Although on the Booker prize shortlist in 1998 this is not a book I would recommend to any of my friends.Was it the clever,complicated plot ,the fact that there were three main subjects with their various problems and very different spheres of activity or that there were only a few parts I could visualize?
Maybe the plot was just too clever and contrived.
However, the chapter where the composer goes to the Lake District for total isolation with no distractions was very graphic and the scene with the champagne glasses was also very descriptive .
The clever and unexpected end was a good twist in the tail.That said, four weeks after reading the book I couldn't remember the plot and had to skim the book to be able to write this review.


Mar 21, 2009


I liked this book, very much. This is the 3rd book I have read by this author, and each one I have liked for different reasons.

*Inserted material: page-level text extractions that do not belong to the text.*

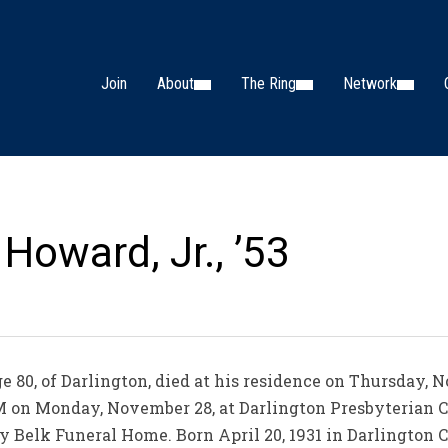
Join
About
The Ring
Network
Howard, Jr., ’53
e 80, of Darlington, died at his residence on Thursday, 
 AM on Monday, November 28, at Darlington Presbyterian C
y Belk Funeral Home. Born April 20, 1931 in Darlington C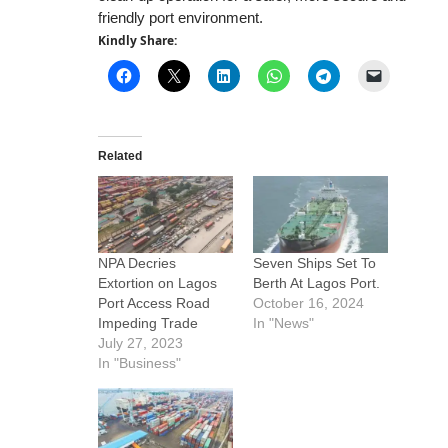
friendly port environment.
Kindly Share:
Related
NPA Decries
Seven Ships Set To
Extortion on Lagos
Berth At Lagos Port.
Port Access Road
October 16, 2024
Impeding Trade
In "News"
July 27, 2023
In "Business"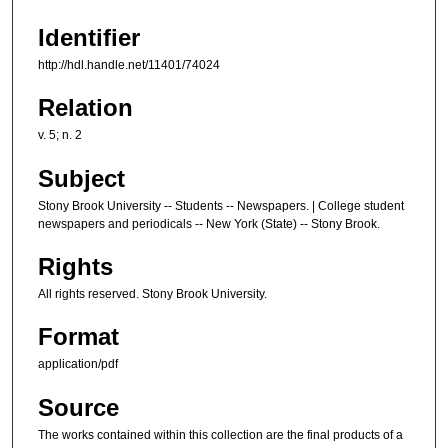
Identifier
http://hdl.handle.net/11401/74024
Relation
v. 5; n. 2
Subject
Stony Brook University -- Students -- Newspapers. | College student
newspapers and periodicals -- New York (State) -- Stony Brook.
Rights
All rights reserved. Stony Brook University.
Format
application/pdf
Source
The works contained within this collection are the final products of a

Amsterdam, was very funny at times, but also very dark and sinister throughout. It starts off with the death/ and funeral of Molly Lane--and her relationships with her husband George, her friends and ex-lover's , composer Clive Linley and newspaper editor Vernon Halliday. Ian McEwan delves into the importance of marriage & friendships. How narrow minded, people can be. How forgiving others can be, in extrordinary circumstances, how full of themselves some people can be, how some can lose their way and all of their morales. We see how quickly tables can turn. This book has everything from infedeltiy, dirty pictures, to politicians. I found the ending somewhat shocking, but at the same time it became clear why the title was Amsterdam. The ending was brilliant.